33. A method for regenerating a plant of the genus Elaeis from a protoplast, said method comprising isolating the protoplast from a cell of an embryogenic suspension culture and culturing the protoplast in a growth medium supplemented with selected plant growth regulators comprising auxins and cytokinins and a source of phosphorous and potassium for a time and under conditions sufficient for microcallus to form from a microcolony of the cultured protoplasts and then regenerating a plantlet from the microcalli on solid media.

34. The method of claim 33, wherein the source of phosphorous and potassium is potassium dihydrogen phosphate.

35. The method of claim 33, wherein the growth medium is a Y3-based growth medium.

36. The method of claim 33, wherein the selected plant growth regulators comprise the auxin indole-3-butyric acid (IBA), the cytokinins gibberellic acid A3 (GA3), 2-γ-dimethylallylaminopurine (2iP), auxin naphthalene acetic acid (NAA), indole-3-acetic acid (IAA), the cytokinins zeatin (Zea), g-benzylaminopurine (BA) or an equivalent of any one or more thereof at a concentration of from about 1 μM to about 20 μM.

37. The method of claim 36, wherein the selected plant growth regulators comprise the auxins 10 μM NAA, 2 μM 2,4-D and 2 μM IBA, at least 2 μM of auxin IAA and at least 2 μM of cytokinin Zea, the cytokinins 2 μM GA3 and 2 μM 2iP.

38. The method of claim 33, wherein the protoplasts are cultured in an embedded solid phase.

39. The method of claim 33, wherein a nucleic acid is introduced, to modify protoplast, by polyethylene glycol (PEG)-mediated transformation of a suspension of protoplasts or by microinjection of nucleic acid in protoplasts embedded in a layer of gelatinous polysaccharide.

40. The method of claim 39, wherein from about 0.5 ng/μL to 2 ng/μL of nucleic acid is microinjected into the cytoplasm of the protoplast.

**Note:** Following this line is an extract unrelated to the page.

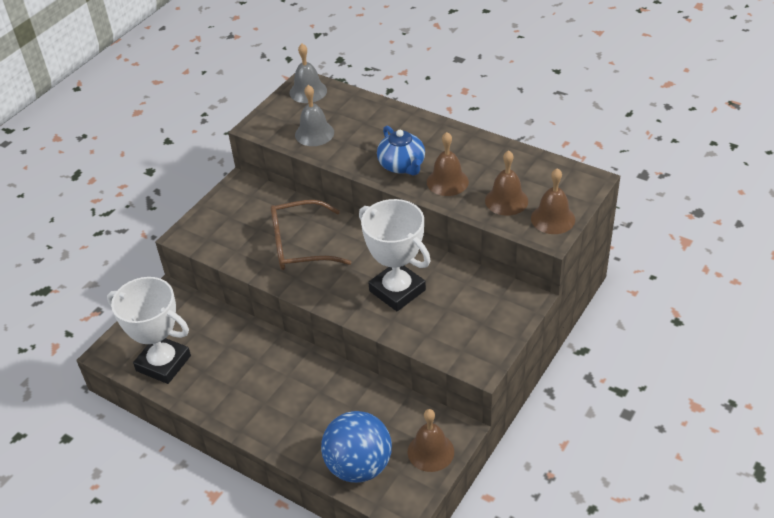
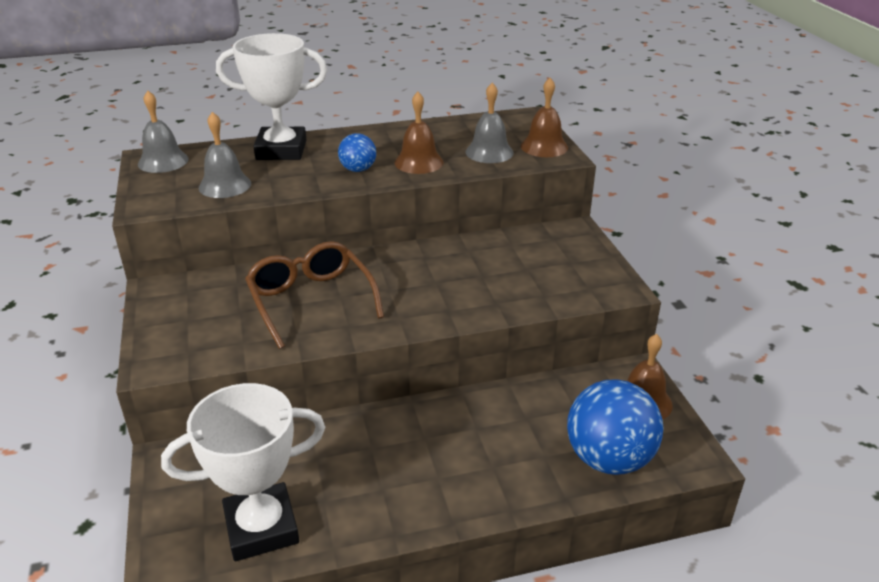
camera: 50 degrees left, 10 degrees down
brown glasses [271,200,351,270] -> brown glasses turned 120 degrees clockwise [245,241,384,349]
white trophy [359,199,431,311] -> white trophy moved to [216,33,327,160]
blue teapot [377,126,425,176] -> blue ball [338,133,376,172]
brown bell [485,150,528,216] -> grey bell [466,83,513,163]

41. The method of claim 33, wherein the plant is selected from Elais guineensis, Elaeis oleifera (Elaeis melanococca) and Elaeis occidentalis.

42. A genetically modified plant of the genus Elaeis when regenerated from a genetically manipulated protoplast according to claim 41 or progeny or related generation of that plant which exhibits the genetic modification or a plant part thereof which comprise cells which express the genetic modification.

43. The genetically modified plant or plant part of claim 42 which produces a modified palm oil or palm kernel oil as a result of the genetic modification.

44. The genetically modified plant or plant part of claim 42 which produces a product resulting from the genetic modification.

45. The genetically modified plant or plant part of claim 42, wherein the product is a metabolite.

46. The genetically modified plant or plant part of claim 42, wherein the plant part comprises a leaf, root, stem, seed or a reproductive organ.

47. The method of claim 39, wherein the PEG-salt is 25% w/v PEG 4000 and 50 mM MgCl2.6H2O.